Trecho:
Total de visualizações de página

sábado, 21 de janeiro de 2012

“Você tem que aprender a trabalhar com as suas dificuldades, para fazer delas o mínimo.”



Entrevista Fábio Batista dos Santos
Aos 24 anos, o baiano de Cruz das Almas, Fábio Batista dos Santos, vive em Salvador e está terminando a faculdade de Direito.  Ele descobriu que era disléxico há três anos, quando foi para o Reino Unido estudar Comunicação. Atualmente, mantém o blog Nuven Digital – “É ‘nuven’ com ‘n’ mesmo”, ele diz, explicando seu erro na hora de registrar o domínio. Nesta entrevista, Fábio conta como foi para o Reino Unido, compara como a dislexia é tratada nesse país e no Brasil, e fala de sua vontade de criar um espaço para que os disléxicos compartilhem experiências.
Instituto ABCD: Como foi sua trajetória escolar?

Tarefa: Devolva, sem nenhuma alteração, a parte da entrevista que começa em "Entrevista Fábio Batista" e segue até "sua trajetória escolar?".

Dados fornecidos:

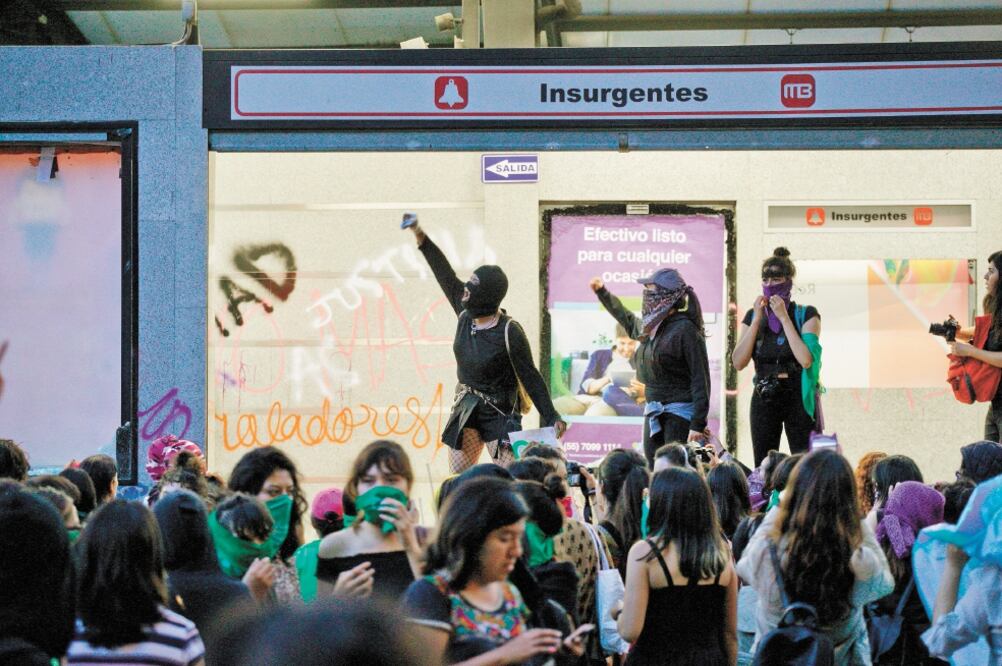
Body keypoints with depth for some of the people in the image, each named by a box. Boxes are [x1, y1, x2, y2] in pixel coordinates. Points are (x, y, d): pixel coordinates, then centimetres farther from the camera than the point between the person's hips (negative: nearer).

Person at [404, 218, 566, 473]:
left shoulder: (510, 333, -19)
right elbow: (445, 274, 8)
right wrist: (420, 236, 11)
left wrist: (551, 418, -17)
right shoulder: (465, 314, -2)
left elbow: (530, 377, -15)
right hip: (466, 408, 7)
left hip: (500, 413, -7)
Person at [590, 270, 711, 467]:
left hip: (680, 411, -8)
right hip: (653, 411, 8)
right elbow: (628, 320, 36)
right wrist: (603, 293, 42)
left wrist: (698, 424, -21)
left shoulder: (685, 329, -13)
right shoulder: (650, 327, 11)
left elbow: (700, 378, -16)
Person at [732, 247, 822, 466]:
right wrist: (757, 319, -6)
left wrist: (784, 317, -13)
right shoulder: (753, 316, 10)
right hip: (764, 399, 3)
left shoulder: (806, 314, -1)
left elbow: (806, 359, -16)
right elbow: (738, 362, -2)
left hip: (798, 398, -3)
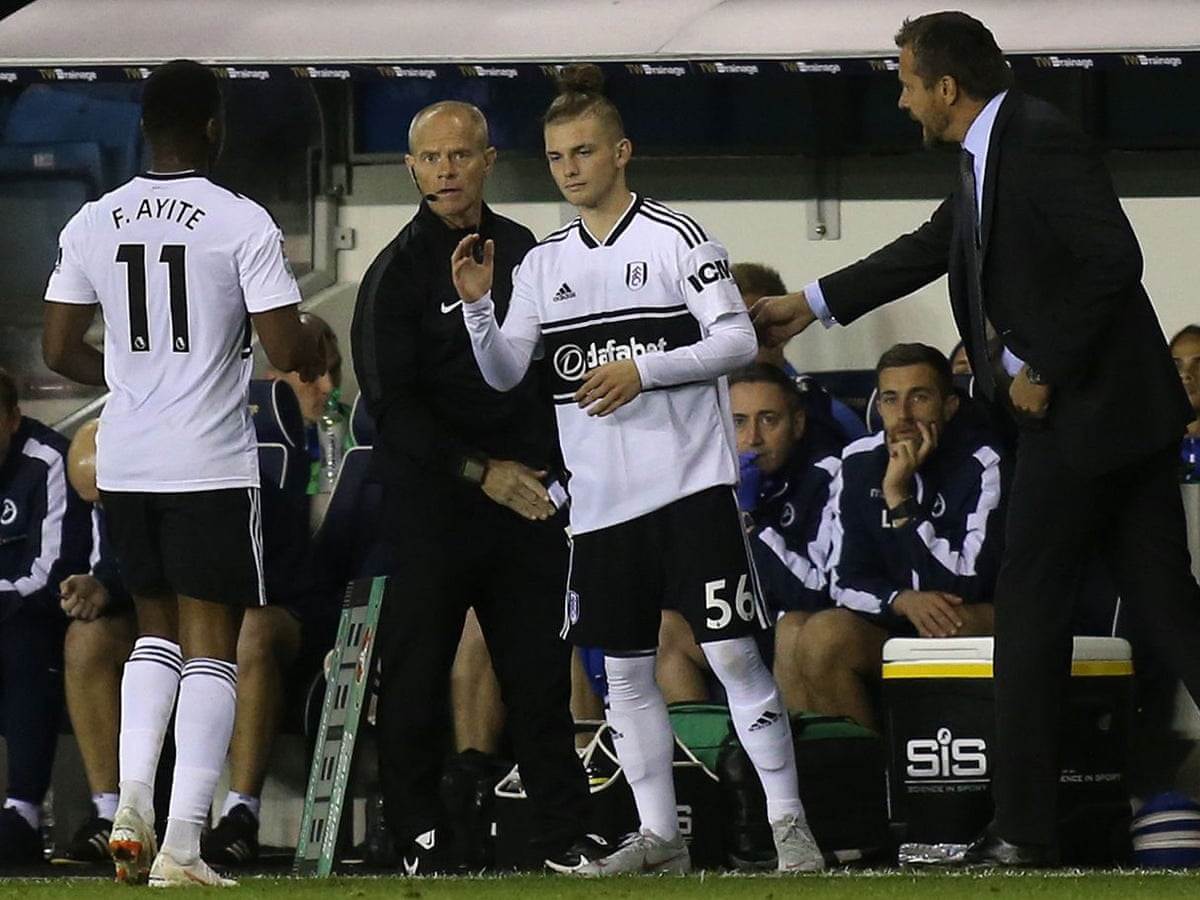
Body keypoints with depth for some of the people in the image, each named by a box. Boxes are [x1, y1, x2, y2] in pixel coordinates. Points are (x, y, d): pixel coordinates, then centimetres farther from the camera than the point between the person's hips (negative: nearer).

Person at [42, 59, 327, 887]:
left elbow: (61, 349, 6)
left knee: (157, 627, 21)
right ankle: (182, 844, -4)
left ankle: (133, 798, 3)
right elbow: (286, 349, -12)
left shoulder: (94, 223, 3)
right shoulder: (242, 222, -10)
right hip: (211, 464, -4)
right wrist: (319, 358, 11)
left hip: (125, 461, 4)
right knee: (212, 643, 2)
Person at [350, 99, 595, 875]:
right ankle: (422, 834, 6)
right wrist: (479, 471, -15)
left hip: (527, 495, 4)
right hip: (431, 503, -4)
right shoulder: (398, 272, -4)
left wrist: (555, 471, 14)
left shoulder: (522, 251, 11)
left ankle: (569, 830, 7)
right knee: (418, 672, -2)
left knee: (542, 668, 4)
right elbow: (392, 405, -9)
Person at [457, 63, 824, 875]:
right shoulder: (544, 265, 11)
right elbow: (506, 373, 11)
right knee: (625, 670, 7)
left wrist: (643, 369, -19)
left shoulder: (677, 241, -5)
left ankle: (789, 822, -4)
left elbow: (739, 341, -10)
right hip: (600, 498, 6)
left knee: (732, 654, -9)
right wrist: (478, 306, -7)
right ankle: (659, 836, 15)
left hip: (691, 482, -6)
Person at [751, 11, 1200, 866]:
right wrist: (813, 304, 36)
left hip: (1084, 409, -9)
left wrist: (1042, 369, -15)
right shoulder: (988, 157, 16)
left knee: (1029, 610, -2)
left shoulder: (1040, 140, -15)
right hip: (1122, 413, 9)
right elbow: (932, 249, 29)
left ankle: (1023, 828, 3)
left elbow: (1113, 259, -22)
--
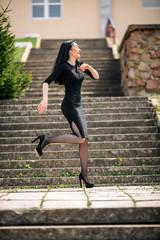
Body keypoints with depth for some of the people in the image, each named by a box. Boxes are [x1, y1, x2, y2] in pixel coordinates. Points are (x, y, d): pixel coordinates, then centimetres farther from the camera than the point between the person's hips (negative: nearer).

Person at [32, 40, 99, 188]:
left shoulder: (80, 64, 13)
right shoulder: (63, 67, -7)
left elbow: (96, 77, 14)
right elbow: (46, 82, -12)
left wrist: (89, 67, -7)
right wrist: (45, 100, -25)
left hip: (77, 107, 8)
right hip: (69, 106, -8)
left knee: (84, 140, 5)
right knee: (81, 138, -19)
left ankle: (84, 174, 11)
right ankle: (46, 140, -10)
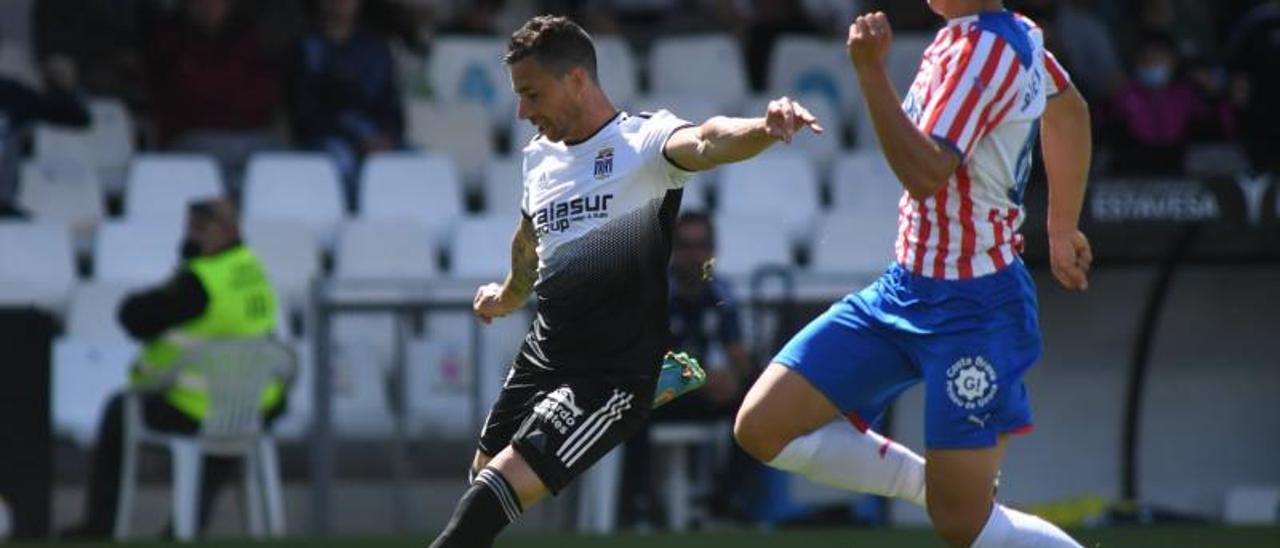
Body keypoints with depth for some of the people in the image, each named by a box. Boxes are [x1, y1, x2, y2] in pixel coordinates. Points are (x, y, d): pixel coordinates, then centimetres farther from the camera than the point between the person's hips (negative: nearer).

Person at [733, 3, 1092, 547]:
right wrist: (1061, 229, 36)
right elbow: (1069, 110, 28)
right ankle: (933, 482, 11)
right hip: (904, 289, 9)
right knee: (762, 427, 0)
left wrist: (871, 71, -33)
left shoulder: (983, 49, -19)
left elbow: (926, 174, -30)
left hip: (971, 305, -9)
--
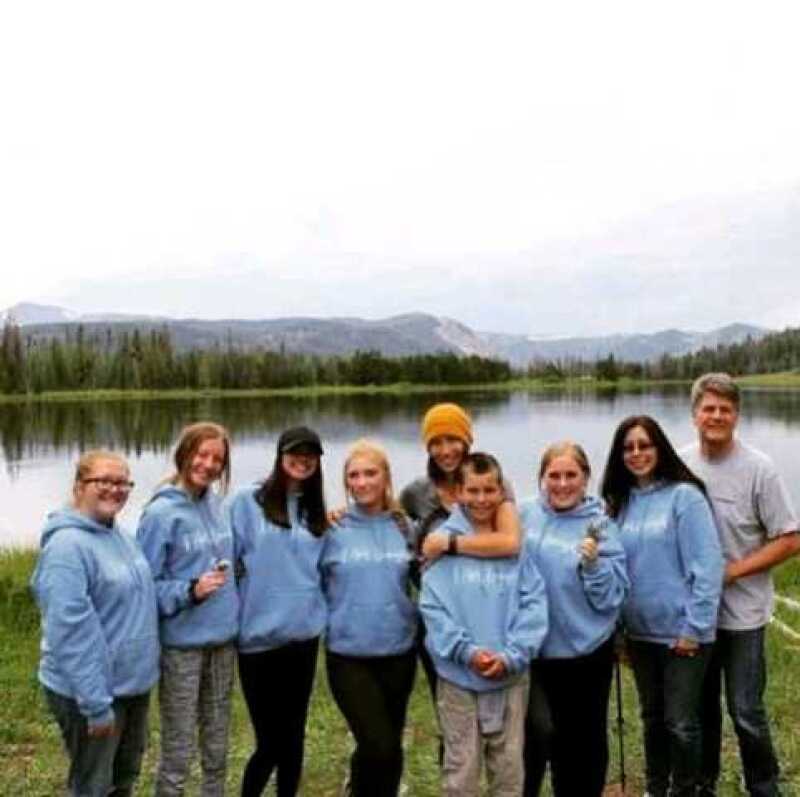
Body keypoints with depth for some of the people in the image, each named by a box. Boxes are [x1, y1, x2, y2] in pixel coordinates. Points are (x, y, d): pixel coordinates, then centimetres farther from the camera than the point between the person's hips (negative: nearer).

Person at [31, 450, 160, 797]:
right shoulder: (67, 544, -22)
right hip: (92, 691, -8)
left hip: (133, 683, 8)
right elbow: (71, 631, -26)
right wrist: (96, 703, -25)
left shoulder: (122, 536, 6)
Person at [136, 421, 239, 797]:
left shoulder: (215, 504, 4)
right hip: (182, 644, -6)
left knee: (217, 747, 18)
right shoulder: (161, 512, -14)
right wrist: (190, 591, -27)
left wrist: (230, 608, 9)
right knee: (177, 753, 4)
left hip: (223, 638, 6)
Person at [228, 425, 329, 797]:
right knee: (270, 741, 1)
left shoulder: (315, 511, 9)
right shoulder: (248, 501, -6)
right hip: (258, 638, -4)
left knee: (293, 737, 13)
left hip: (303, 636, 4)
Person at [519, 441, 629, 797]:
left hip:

Resposta à tarefa:
Entrevista Fábio Batista dos Santos
Aos 24 anos, o baiano de Cruz das Almas, Fábio Batista dos Santos, vive em Salvador e está terminando a faculdade de Direito.  Ele descobriu que era disléxico há três anos, quando foi para o Reino Unido estudar Comunicação. Atualmente, mantém o blog Nuven Digital – “É ‘nuven’ com ‘n’ mesmo”, ele diz, explicando seu erro na hora de registrar o domínio. Nesta entrevista, Fábio conta como foi para o Reino Unido, compara como a dislexia é tratada nesse país e no Brasil, e fala de sua vontade de criar um espaço para que os disléxicos compartilhem experiências.
Instituto ABCD: Como foi sua trajetória escolar?